▶ **TASK INPUTS**
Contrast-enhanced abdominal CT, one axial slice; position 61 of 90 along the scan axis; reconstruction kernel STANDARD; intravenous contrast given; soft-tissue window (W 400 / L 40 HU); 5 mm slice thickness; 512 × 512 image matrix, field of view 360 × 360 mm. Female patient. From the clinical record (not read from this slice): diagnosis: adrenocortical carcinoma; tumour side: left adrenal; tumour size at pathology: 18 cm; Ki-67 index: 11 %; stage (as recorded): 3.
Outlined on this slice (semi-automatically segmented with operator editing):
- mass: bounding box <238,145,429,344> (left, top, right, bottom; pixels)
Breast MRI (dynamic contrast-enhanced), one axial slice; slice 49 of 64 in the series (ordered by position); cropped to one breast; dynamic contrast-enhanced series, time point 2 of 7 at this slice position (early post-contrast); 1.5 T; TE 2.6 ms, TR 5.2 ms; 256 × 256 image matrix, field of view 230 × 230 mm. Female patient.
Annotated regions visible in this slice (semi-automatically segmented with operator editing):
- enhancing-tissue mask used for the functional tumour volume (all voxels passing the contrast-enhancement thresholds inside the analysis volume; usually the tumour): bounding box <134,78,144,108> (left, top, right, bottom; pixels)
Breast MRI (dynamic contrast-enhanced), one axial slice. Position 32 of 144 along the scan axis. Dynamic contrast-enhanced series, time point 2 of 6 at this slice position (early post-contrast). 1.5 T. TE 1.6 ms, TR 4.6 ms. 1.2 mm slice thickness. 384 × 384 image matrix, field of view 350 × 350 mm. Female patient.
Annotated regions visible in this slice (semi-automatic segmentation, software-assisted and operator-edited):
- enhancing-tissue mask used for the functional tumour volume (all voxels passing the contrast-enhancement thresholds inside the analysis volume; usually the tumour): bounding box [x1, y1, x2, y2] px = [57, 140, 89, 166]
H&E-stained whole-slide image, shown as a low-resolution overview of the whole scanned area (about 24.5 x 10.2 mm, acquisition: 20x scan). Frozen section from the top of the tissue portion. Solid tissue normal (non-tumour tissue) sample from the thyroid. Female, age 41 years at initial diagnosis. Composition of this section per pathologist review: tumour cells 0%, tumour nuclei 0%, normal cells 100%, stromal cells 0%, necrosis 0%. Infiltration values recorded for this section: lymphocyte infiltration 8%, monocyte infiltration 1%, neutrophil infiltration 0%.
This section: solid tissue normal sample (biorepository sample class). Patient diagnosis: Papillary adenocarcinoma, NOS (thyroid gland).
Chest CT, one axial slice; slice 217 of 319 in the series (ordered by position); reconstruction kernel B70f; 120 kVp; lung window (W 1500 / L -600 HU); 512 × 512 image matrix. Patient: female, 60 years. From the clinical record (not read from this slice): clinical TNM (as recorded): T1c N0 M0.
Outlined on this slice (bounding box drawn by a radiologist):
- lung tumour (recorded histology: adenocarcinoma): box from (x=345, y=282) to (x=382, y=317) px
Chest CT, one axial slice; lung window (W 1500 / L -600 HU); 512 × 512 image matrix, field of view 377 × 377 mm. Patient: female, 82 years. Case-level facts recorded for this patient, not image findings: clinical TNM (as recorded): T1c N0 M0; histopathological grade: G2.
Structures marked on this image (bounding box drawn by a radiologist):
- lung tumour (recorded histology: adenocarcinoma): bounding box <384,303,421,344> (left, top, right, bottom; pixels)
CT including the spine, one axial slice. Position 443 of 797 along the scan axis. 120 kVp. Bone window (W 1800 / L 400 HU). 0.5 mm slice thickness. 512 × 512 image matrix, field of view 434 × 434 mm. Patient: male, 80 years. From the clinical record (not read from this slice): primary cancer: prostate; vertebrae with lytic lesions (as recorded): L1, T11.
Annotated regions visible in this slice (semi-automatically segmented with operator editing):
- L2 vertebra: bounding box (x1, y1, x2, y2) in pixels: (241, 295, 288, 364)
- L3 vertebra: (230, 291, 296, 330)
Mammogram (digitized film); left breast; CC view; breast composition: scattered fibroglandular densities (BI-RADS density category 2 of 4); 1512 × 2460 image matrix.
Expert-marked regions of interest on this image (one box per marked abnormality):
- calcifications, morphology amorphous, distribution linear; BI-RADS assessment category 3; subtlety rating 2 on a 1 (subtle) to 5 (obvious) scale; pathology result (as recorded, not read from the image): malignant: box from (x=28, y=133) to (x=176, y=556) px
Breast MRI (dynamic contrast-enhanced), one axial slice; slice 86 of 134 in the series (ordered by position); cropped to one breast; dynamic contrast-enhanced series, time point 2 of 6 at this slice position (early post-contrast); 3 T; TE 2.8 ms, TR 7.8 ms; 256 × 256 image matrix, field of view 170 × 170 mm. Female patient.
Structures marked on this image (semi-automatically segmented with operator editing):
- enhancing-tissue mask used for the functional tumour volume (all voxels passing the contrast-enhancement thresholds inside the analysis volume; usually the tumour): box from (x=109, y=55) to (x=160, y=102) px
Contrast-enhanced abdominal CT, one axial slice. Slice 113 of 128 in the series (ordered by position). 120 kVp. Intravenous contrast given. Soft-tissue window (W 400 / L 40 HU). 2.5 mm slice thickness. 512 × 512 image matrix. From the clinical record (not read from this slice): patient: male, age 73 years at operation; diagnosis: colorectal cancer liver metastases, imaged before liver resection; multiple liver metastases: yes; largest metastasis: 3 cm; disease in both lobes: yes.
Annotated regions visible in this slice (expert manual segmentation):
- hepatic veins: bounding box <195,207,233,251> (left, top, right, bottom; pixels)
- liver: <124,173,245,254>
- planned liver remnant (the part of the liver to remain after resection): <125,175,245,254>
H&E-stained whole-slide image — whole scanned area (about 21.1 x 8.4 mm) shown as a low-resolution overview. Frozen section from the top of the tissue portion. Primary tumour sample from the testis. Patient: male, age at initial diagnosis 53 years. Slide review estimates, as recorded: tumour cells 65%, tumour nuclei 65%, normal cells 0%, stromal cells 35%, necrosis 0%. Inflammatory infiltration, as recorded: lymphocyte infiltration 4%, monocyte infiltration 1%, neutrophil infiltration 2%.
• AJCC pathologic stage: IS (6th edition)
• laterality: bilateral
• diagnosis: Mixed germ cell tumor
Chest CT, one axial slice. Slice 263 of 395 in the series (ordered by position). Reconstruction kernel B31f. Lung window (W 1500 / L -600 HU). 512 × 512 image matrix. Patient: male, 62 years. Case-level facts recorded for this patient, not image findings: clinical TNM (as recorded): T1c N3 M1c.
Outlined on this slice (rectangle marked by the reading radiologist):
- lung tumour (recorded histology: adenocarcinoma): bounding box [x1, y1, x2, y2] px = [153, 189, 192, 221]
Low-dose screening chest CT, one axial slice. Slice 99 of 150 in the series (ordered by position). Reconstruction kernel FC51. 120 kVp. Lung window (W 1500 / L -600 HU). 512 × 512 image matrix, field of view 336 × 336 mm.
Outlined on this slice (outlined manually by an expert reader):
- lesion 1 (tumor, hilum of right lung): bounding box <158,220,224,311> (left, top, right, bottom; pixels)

▶ **WORK TASK**
What you retype should run from the first line of the entries above through the line containing "<134,78,144,108> (left, top, right, bottom; pixels)", exactly and in full.

▶ **COMPLETED EXERCISE**
Contrast-enhanced abdominal CT, one axial slice; position 61 of 90 along the scan axis; reconstruction kernel STANDARD; intravenous contrast given; soft-tissue window (W 400 / L 40 HU); 5 mm slice thickness; 512 × 512 image matrix, field of view 360 × 360 mm. Female patient. From the clinical record (not read from this slice): diagnosis: adrenocortical carcinoma; tumour side: left adrenal; tumour size at pathology: 18 cm; Ki-67 index: 11 %; stage (as recorded): 3.
Outlined on this slice (semi-automatically segmented with operator editing):
- mass: bounding box <238,145,429,344> (left, top, right, bottom; pixels)
Breast MRI (dynamic contrast-enhanced), one axial slice; slice 49 of 64 in the series (ordered by position); cropped to one breast; dynamic contrast-enhanced series, time point 2 of 7 at this slice position (early post-contrast); 1.5 T; TE 2.6 ms, TR 5.2 ms; 256 × 256 image matrix, field of view 230 × 230 mm. Female patient.
Annotated regions visible in this slice (semi-automatically segmented with operator editing):
- enhancing-tissue mask used for the functional tumour volume (all voxels passing the contrast-enhancement thresholds inside the analysis volume; usually the tumour): bounding box <134,78,144,108> (left, top, right, bottom; pixels)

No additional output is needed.